Monday, 23 April 2007

Beat congestion - stay at home

With the news today that even the Queen is green, the pressure is mounting for people to take a more responsible approach to travel and its impact on the environment. But, now that cheap air travel has opened up the world to people, it is not easy to turn back the clock and tell people to stay at home. For the wealthy, there is the new trend of offsetting the impact of their trips with investment in green projects (as the Queen plans to do). But for your average Joe, this puts the cost of travel beyond reach and doesn't seem very fair.

Meantime, with increasing congestion in the skies and on the roads, we hear a lot of talk and debate, but don't see much real action. The government wants to introduce road charging to reduce congestion and assures us that this is not another stealth tax but a scheme which will benefit everybody. They claim that when the driving public becomes aware of the real cost of motoring, we will be happy to reduce our time at the wheel. What a load of codswallop.

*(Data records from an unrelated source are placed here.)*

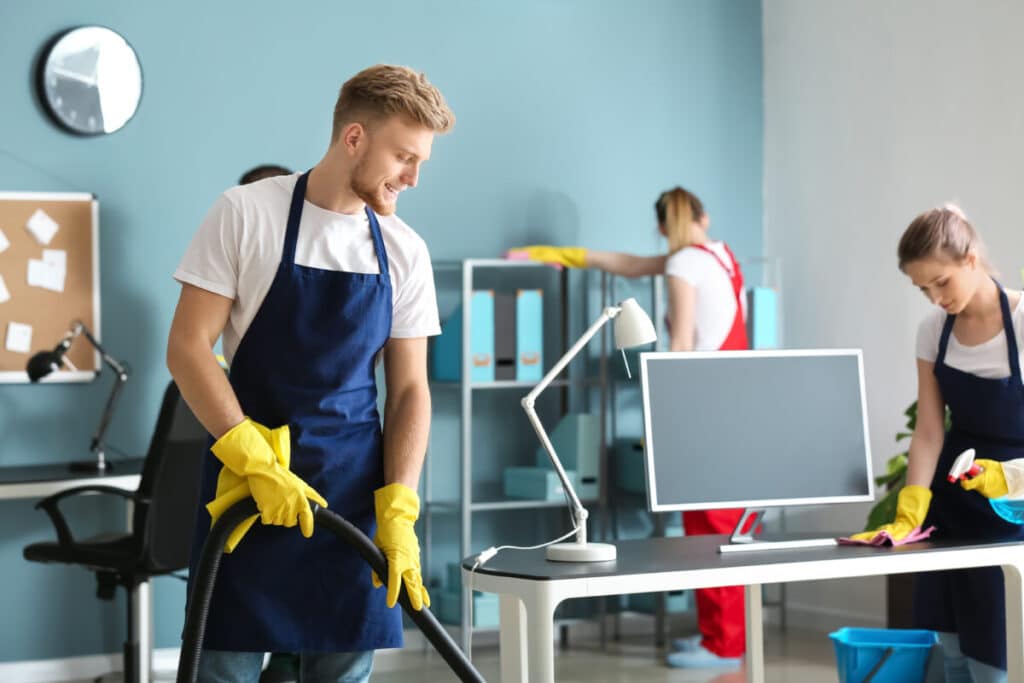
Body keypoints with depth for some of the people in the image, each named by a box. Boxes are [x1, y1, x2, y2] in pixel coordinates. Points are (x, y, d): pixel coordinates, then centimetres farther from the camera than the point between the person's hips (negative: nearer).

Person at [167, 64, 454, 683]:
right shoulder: (246, 213, -7)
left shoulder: (405, 252, 4)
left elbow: (410, 389, 5)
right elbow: (187, 348, -9)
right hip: (247, 482, -3)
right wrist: (256, 462, -18)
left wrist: (398, 512, -7)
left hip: (355, 490, 4)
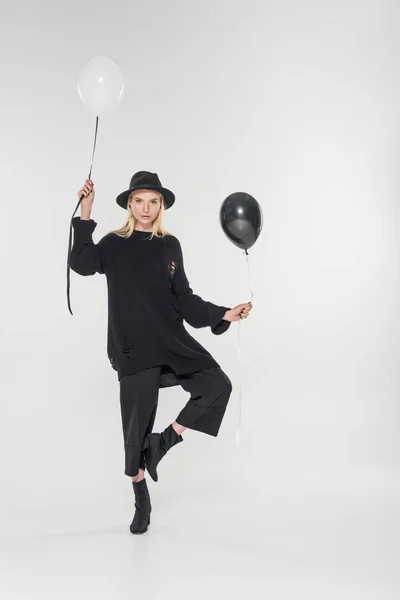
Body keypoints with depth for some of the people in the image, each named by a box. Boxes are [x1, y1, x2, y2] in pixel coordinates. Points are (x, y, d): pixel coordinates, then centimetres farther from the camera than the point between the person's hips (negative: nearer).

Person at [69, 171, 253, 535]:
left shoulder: (169, 245, 8)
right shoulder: (114, 244, 1)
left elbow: (184, 298, 10)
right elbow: (81, 264, -17)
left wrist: (224, 314, 1)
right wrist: (85, 214, -21)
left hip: (173, 340, 3)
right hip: (134, 348, -3)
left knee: (218, 385, -14)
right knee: (137, 425, 2)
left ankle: (164, 441, 4)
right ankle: (142, 504, 22)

Most people don't choose to sit in traffic jams morning and evening, 5 days a week. They are there because they have to get to and from work in a country where public transport is increasingly inadequate, unreliable and prohibitively expensive. In a society which requires all schoolchildren and workers to arrive at school or work at approximately the same time every day, it is little wonder there is congestion at peak times.

There are a number of practical steps we could take to improve matters without taxing people. We could stagger school opening times for example, taking the pressure of the school run out of the rush hour. And we could also stagger the school holidays to avoid the travel chaos that occurs every holiday. In light of the inflated travel costs during school holidays, this move would be welcomed by parents and teachers alike I think.

And, rather than penalising people for driving to work, we could reward them for staying at home. Some jobs require a physical presence, such as doctors and teachers and shop keepers. But in our service-based economy a very large percentage of us could use modern communication tools to perform many of our tasks remotely. Not only can telecommuting reduce congestion, but there are proven benefits in terms of increased productivity and enhanced work-life balance. Instead of charging people to use the roads, reward home workers with grants to equip home offices, subsidised broadband and lower taxation for work done from home. Instead of building more roads and airports, invest the money in free wifi and cheap access to video-conferencing facilities in all communities.

A major barrier to the growth of telecommuting is a culture of distrust among employers, a belief that workers will take advantage of the situation and not pull their weight. This is a sad attitude that says more about the employer's lack of self-belief than about the trustworthiness of the workforce. With good communications and efficient performance management, employers will find that workers can be trusted and, with less stress, they will tend to perform beyond expectation. Companies will also benefit from a reduction in the cost of office accommodation and better staff retention. It's a win win situation.

So why isn't it happening? There seems to be an astounding lack of political will to upset the status quo in a way that would reduce our reliance on planes, trains and automobiles. A cynic might say that this arises from the vested interest of car makers, oil companies and the travel sector. That may be the case, but the time when this was acceptable is rapidly running out. When compared to the complicated, costly and socially invasive plans for road charging, the telecommute option appears simpler, less intrusive and rewards people rather than penalising them.